» Stated problem
Starting at the line that contains "family: Cyperaceae" and continuing through the end of the data, rewrite those lines with "scientific name" changed to "taxon name" and nothing else altered.

[Saved entries]
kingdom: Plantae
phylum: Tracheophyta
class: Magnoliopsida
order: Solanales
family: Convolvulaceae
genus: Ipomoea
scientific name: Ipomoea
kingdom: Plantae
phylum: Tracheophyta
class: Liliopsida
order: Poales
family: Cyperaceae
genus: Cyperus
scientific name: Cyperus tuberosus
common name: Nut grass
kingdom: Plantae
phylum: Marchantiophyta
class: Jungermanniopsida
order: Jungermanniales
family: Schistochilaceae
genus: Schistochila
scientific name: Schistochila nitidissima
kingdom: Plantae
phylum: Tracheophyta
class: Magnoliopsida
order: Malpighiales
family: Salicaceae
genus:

» Task output
family: Cyperaceae
genus: Cyperus
taxon name: Cyperus tuberosus
common name: Nut grass
kingdom: Plantae
phylum: Marchantiophyta
class: Jungermanniopsida
order: Jungermanniales
family: Schistochilaceae
genus: Schistochila
taxon name: Schistochila nitidissima
kingdom: Plantae
phylum: Tracheophyta
class: Magnoliopsida
order: Malpighiales
family: Salicaceae
genus:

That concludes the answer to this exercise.